Doors slam on their own, Josh screams at the ghosts to get out of his head, Renai gets a hug from a bed sheet, and the woman in white opens her mouth way too wide and points. Yawning and pointing; someone needs to teach this woman manners. Someone goes flying out the window and Renai clobbers someone else, probably Josh. If I’m right about that, I call domestic abuse on that. And the trailer ends with the medium guy telling Josh there’s someone standing in front of him, saying over and over again, “He’s got your baby!” It’s supposed to be unsettling, and the fact that the ghost is too old to be shirtless makes it very disturbing indeed, but all I can see is some kid on the playground saying, “I got your nose! I got your nose!”

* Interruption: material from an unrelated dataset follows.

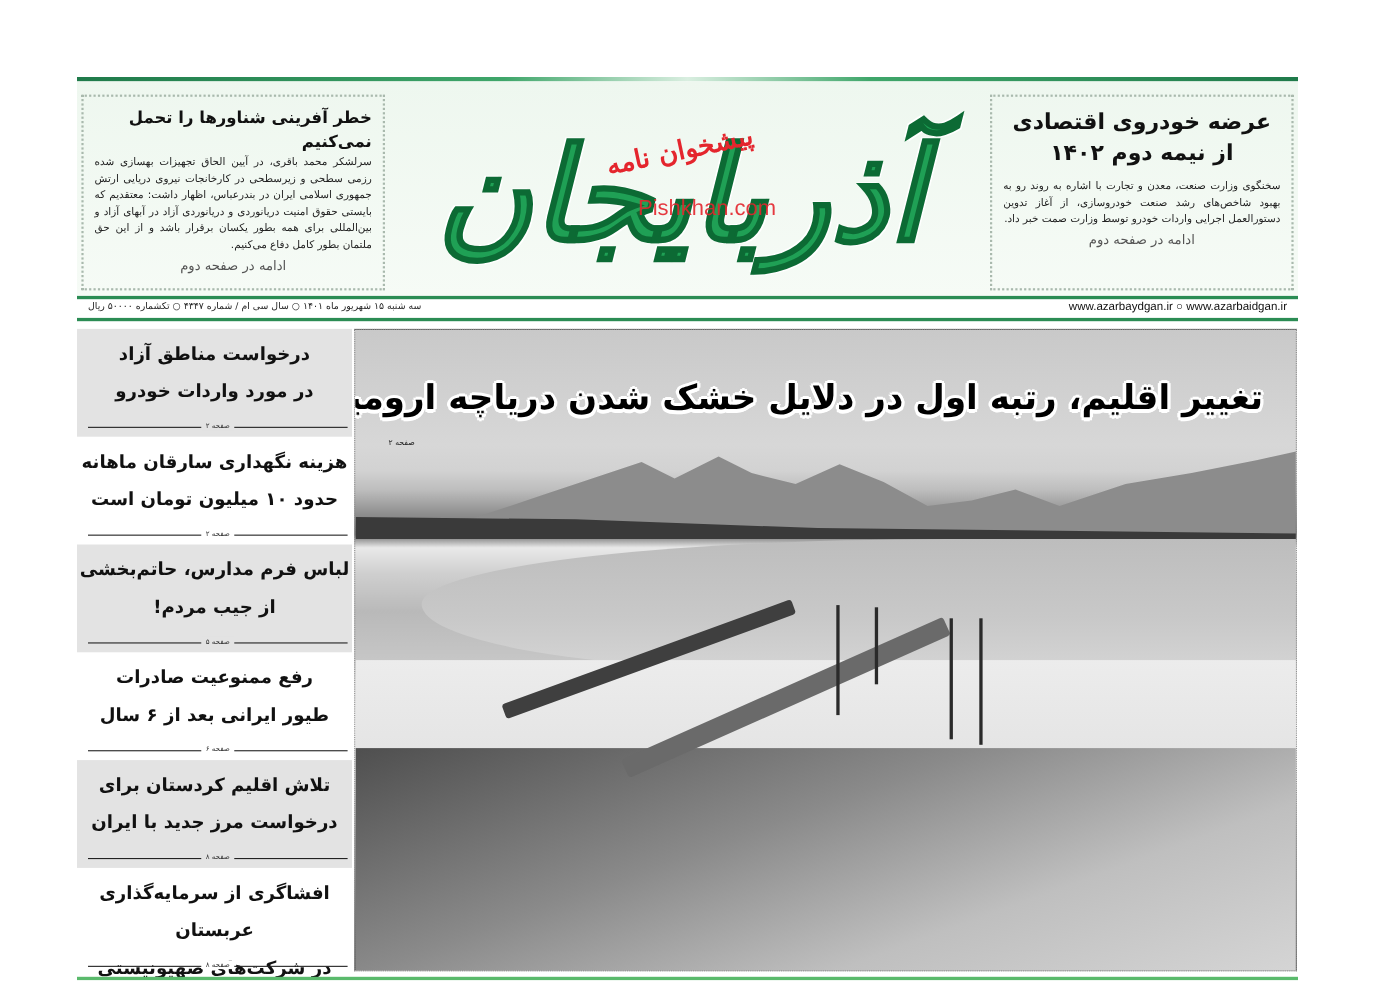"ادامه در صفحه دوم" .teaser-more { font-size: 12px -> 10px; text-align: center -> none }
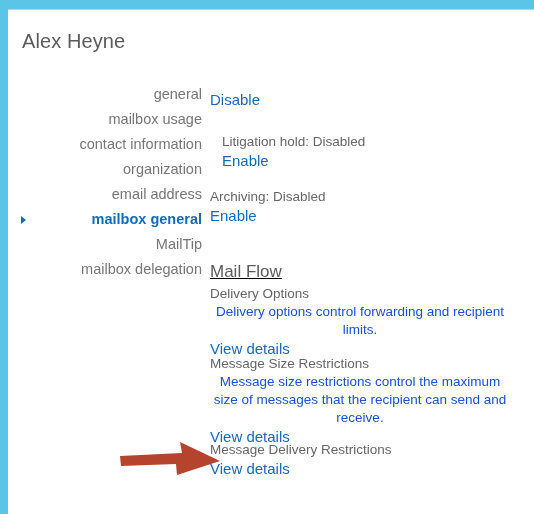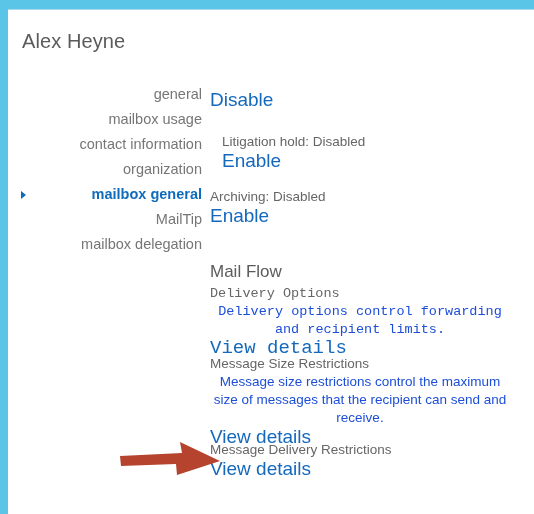"Disable" .link { font-size: 19px -> 15px }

So based on the trailer, do I recommend the movie? It really depends, I guess. The trailer does a decent job of making the film look creepy most of the time. I like the subtle little tricks like having the woman in white appear mid-shot as Rose Byrne walks by. On the other hand, we’re basically retreading the same ground we went over in the first movie. We may be getting a little deeper into the story, but I watch this trailer and the trailer for the original movie and I have to say a lot of things look the same. You’ve got the gas mask, the metronome, the rocking horse, and the baby monitor all making repeat appearances. And when it’s not ripping off the first film, it’s trying to outdo it; for example, one rocking horse becomes ten. The whole trailer feels like it’s trying to be bigger, and maybe that’s the problem. See, the scariest monster is the one you never see, and little scares can go a long way. Comparing the trailers by themselves, I feel like the first one was simpler and a lot creepier. But if you liked the first Insidious film, you’ll probably like this one. There are much worse horror sequels, but then again, there are much better horror movies. So personally, the next time I feel like unnerving myself with a scary movie, I’ll pop in Gremlins.
Insidious: Chapter 2 is owned by IM Global.